Michael Tillman, a commissioner for the MMC, told to the Light that his agency is not interested in revisiting the issue, despite the recent data. “Time has marched on… Have we accounted for [additional data points]? No, we’re not responsible for analyzing this information,” he said. “We’ve moved onto other higher priority things.”
Dr. Goodman concluded, based on his own analysis of the data, that the correlation between oyster harvest and seal counts was based on a particularly malevolent elephant seal that killed at least 40 harbor seals in 2003, which subsequently led to elevated numbers in Drakes Estero as others sought refuge. The event came during a period when the farm’s previous owners’ were winding down production, so shellfish production was low.
Although seal counts in Drakes Estero continued to decrease after the murderous elephant seal incident, those decreases were consistent with regional decreases, he said.

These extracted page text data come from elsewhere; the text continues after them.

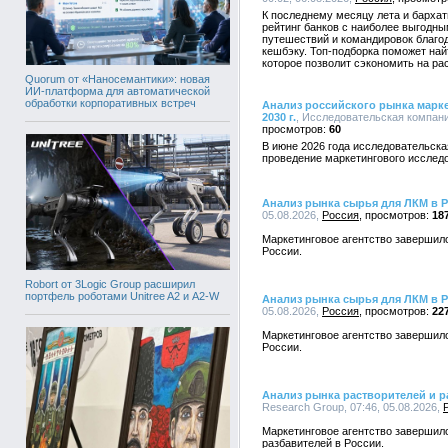
К последнему месяцу лета и барха
рейтинг банков с наиболее выгодн
путешествий и командировок благ
кешбэку. Топ-подборка поможет на
которое позволит сэкономить на рас
Quorum от «Наносемантики»: новая
ИИ-платформа для автоматической
обработки корпоративных встреч
Анализ российского рынка маркет
2030 г.
, Исследовательская компания
60
В июне 2026 года исследовательска
проведение маркетингового исслед
Анализ рынка сырья для ЛКМ в 
05.08.2026,
Россия
18
Маркетинговое агентство завершил
России.
Robort от 3Logic Group расширил
портфель роботами Unitree A2 и A2-W
Анализ рынка сырья для ЛКМ в 
05.08.2026,
Россия
22
Маркетинговое агентство завершил
России.
Анализ рынка растворителей и р
Research Group, 07:46, 05.08.2026,
Маркетинговое агентство завершил
разбавителей в России.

Mr. Lunny said his boats and workers stay “hundreds of yards away” from the seals, though they are only required to keep a minimum distance of 100 yards.
Many members of the MMC panel said in 2010 that seals habituate to noise when they do hear it. Additionally, a 2006 paper co-authored by Ms. Allen on the effect of Richmond Bridge construction on harbor seals said that seals habituated to loud noises, include nearby bridge construction that involved jackhammers and boats.
Mr. Kingzett said that in his work he’s seen seals calmly hauled out within 50 or 60 feet of shellfish workers.
Tying oyster yields to harbor seal populations ostensibly relies on the assumption that mariculture activity bothers seals; but as the MMC report itself notes, motorboat disturbances comprise a relatively small proportion of disturbances of seals.
During March-to-May periods between 2000 and 2009—the first half of which the farm was under previous ownership—only 10 disturbances were attributed to motorboats. In comparison, birds were responsible for 38 disturbances.
In the most recent disturbance data the Light could locate, from a 2011 park service report, there were 21 recorded disturbances in Drakes Estero during the monitoring season, most of which were caused by hikers. It did not say how many, if any, were attributed to motorized boat activity.